Issued together with other organisations that represent stakeholders in the qualified trust services sector, the letter expresses their concerns over the risks in article 24 of the eIDAS 2 regulation Council’s general approach.
The qualified trust services sector has expressed concerns over the move and the consequence for citizens, as a number of extensively used eID schemes within Europe not only have an assurance level ‘substantial’, but are also the preferred method of identity verification for citizens, due to their increased user-friendliness.
Even for countries with notified eIDs level of assurance (LoA) high, the most predominantly used eID systems throughout Europe are fully digital and with a LoA substantial. As detailed in the open letter, some examples of successful LoA substantial systems are:
The SPID identification scheme in Italy, with 33 million active citizens;
The Swedish BankID and FrejaID+1, with over 8 million users;
The Danish NemID/MitID, with more than 5 million citizens;
And the French FranceConnect, with over 41 million users, which is also in the phase of update from LoA low to LoA substantial.
The numbers and statistics highlight that countries with a LoA substantial eID scheme saw a growing adoption and use of it, creating value to citizens and a rich environment for Qualified Trust Service Providers (QTSPs) for the issuance of Qualified Certificates that help enhance the overall security level of electronic transactions.

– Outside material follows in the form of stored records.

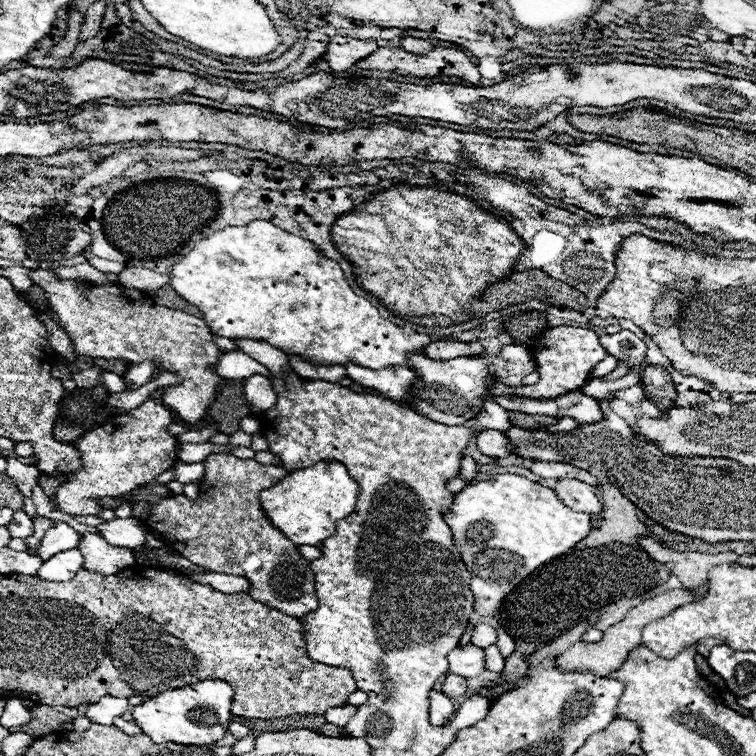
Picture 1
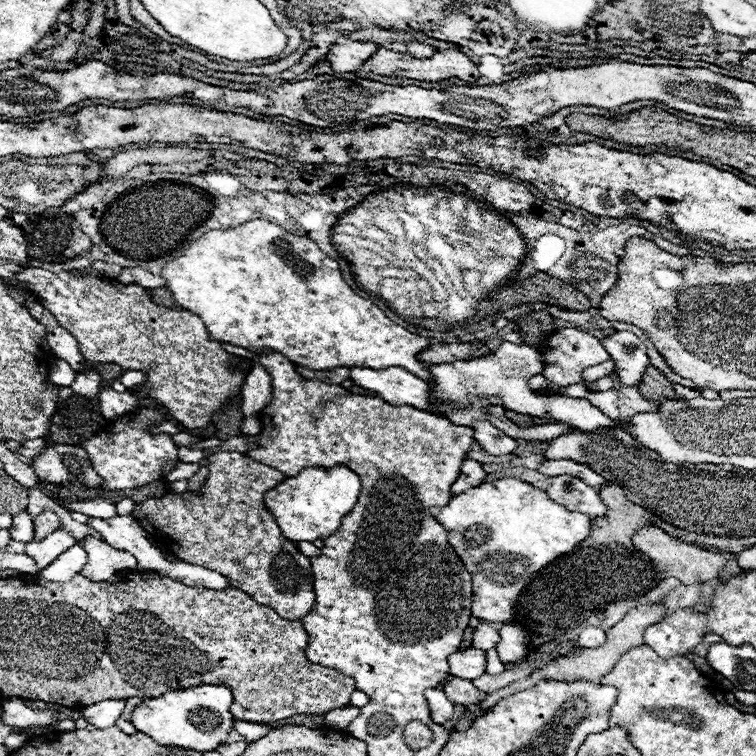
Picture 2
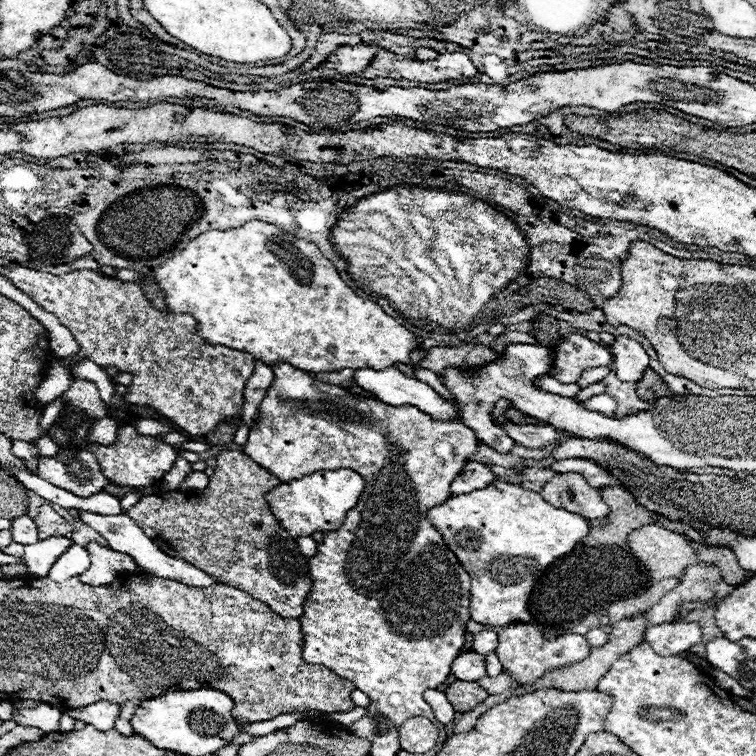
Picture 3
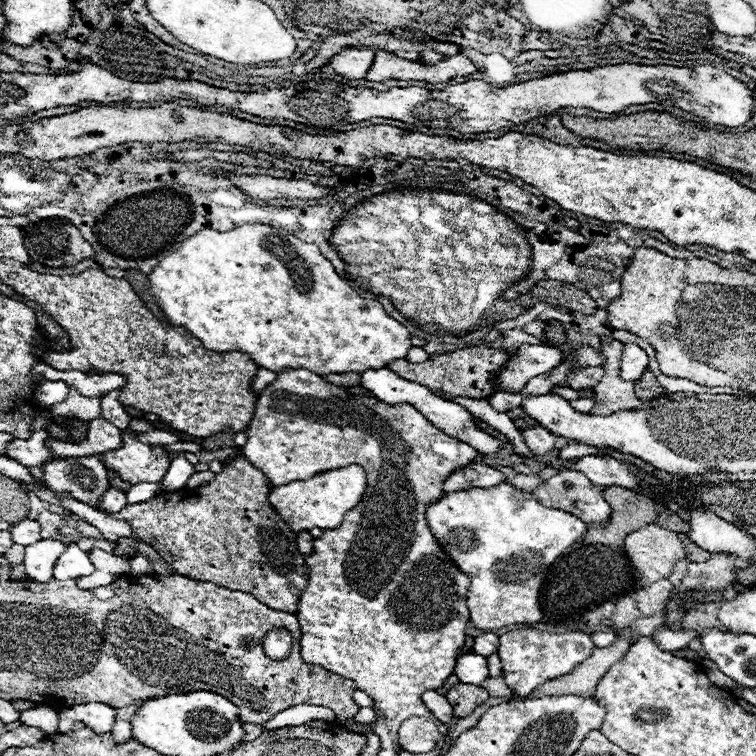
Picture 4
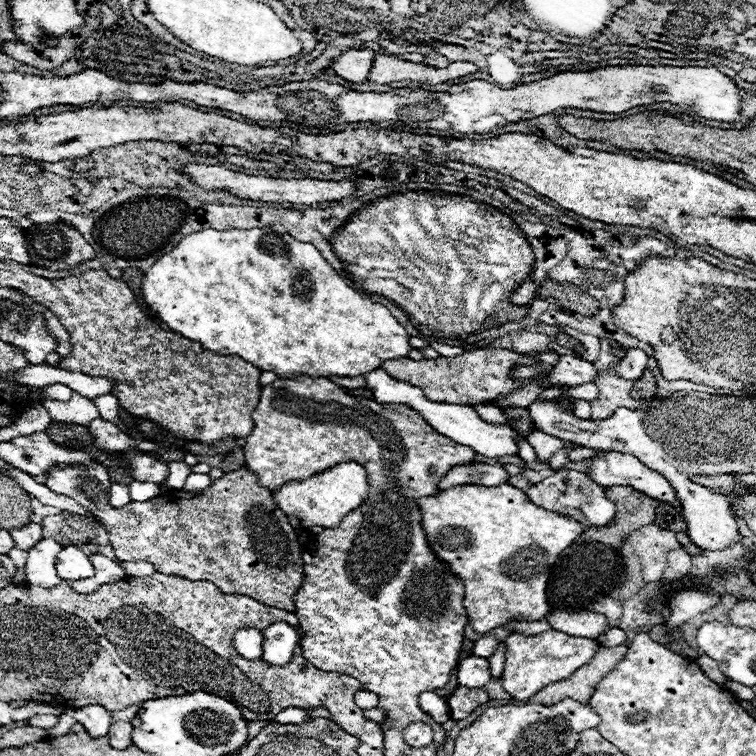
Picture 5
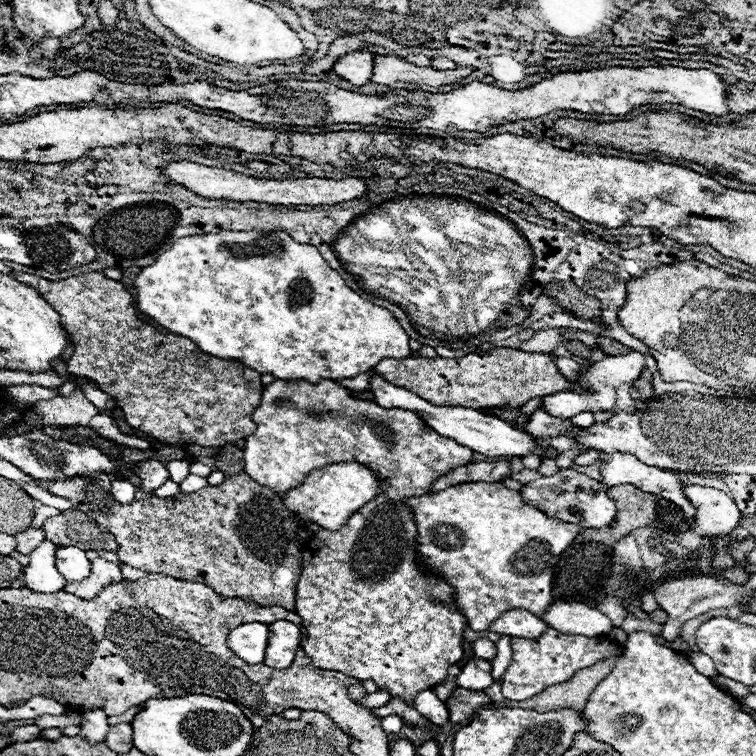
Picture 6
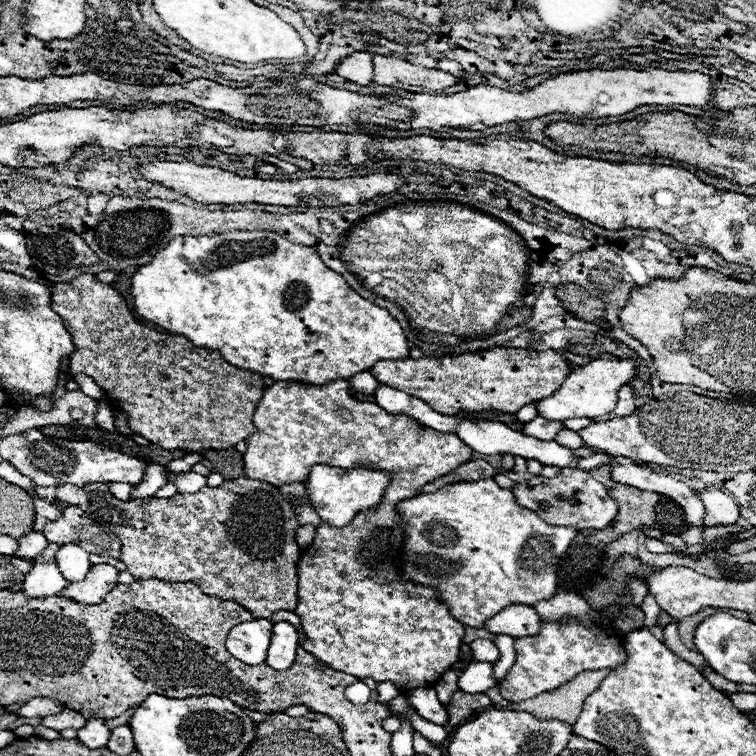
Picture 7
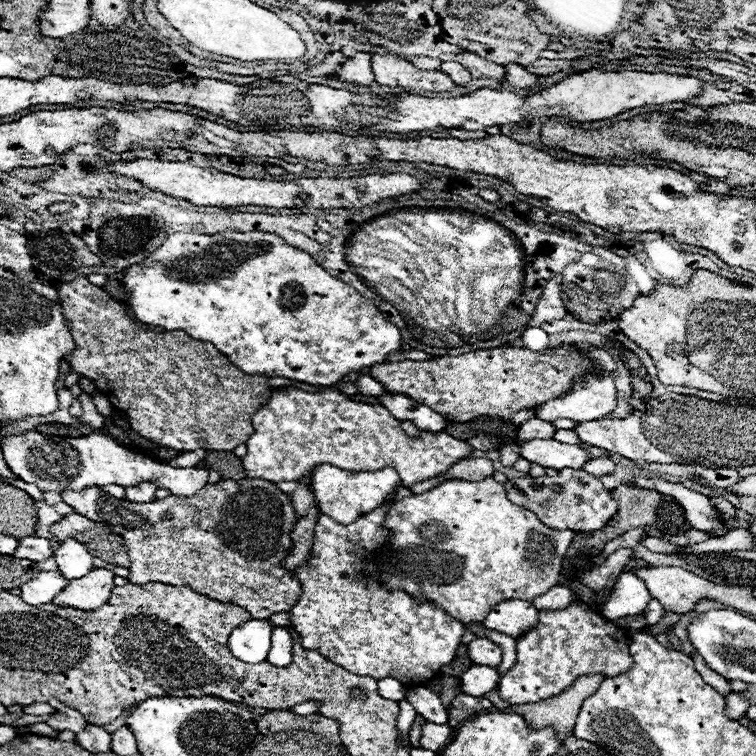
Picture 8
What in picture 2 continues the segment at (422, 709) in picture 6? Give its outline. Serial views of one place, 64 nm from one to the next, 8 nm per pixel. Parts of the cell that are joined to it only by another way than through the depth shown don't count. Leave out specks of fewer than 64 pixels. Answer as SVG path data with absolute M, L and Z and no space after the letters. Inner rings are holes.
M426 690L426 700L430 707L430 718L434 724L446 724L448 720L452 720L454 714L454 704L446 698L446 694L442 690Z

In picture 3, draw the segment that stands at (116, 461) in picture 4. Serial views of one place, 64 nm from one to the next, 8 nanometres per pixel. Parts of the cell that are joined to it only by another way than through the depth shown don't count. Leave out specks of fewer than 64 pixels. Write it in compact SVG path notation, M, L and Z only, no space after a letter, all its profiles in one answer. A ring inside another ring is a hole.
M132 422L118 424L118 436L116 436L116 442L112 446L90 444L90 452L96 456L96 460L102 468L102 474L108 478L110 484L132 486L132 488L150 486L158 480L162 480L164 474L170 472L170 468L174 466L174 460L178 456L176 448L166 444L162 438L140 436Z

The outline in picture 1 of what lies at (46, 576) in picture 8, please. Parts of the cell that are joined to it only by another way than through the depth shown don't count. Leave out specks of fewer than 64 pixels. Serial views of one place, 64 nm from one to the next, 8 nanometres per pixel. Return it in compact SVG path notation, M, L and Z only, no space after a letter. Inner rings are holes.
M56 522L42 538L38 556L44 560L58 554L58 550L68 550L70 546L78 546L78 544L80 544L80 534L70 524Z

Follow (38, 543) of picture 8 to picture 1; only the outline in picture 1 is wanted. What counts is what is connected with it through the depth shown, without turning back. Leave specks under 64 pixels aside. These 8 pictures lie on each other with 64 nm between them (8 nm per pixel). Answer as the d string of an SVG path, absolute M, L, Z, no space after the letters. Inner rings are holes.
M18 510L18 512L14 514L14 520L10 522L8 530L10 530L10 536L12 536L12 538L22 538L22 540L26 540L26 538L32 534L32 520L26 516L26 512Z

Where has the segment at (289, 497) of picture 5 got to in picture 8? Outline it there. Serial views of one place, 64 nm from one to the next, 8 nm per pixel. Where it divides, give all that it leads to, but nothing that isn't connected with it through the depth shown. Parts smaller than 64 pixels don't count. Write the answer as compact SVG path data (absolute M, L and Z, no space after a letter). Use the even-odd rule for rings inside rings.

Even though LoA high schemes of the likes of the Italian Electronic Identity Card CIE and the German Personalausweis exist, they are restricted by a lack of user-friendliness, with a multitude of citizens having these identity cards, but not using them actively for qualified signatured or for accessing public services.
Relying on a physical card with a chip, generally with NFC function, a LoA high eID scheme can be read with compatible handsets or smart-card readers only. This implies a complex process both on the side of the user and of the maintenance teams, a fact highlighted by statistics that show how in Germany each citizen has an identity card (over 60 million), while the eID function has been used only 11 million times in 2021, as opposed to the usage of SPID, which saw 1 billion transactions.
Members of the organisations that have issued the open letter have the concern that should the LoA ‘substantial’ be removed, existing popular schemes will have to stop being used.
The EU direction is that Qualified Electronic Signatures (QES) are the preferred signature level nationally and for cross-border communication. The current text proposed for Art.24 is believed to jeopardise the mainstream availability of QES with severe consequences for both citizens and stakeholders.
In spite of policy makers’ expectation that the move will result in increased adoption of LoA high schemes of the likes of the eIDAS 2 wallet, the CSC’s and other organizations’ experience suggest that citizens and the market will opt for user friendliness and move from qualified trust services, which are believed will become less easy to obtain, towards less regulated options with a reduced level of security (advanced signatures). The belief is that the predominant driver behind the shift will be simplicity within the identification process, although at the expense of security.
For the above-mentioned reasons and more, delineated in the open letter, policymakers are urged by the CSC together with the other organisation to have the assurance level ‘substantial’ in article 24 reinstated (in line with the Commission’s initial proposal), and to revisit the issue in the time to come, following further assessment of the LoA ‘high’ feasibility.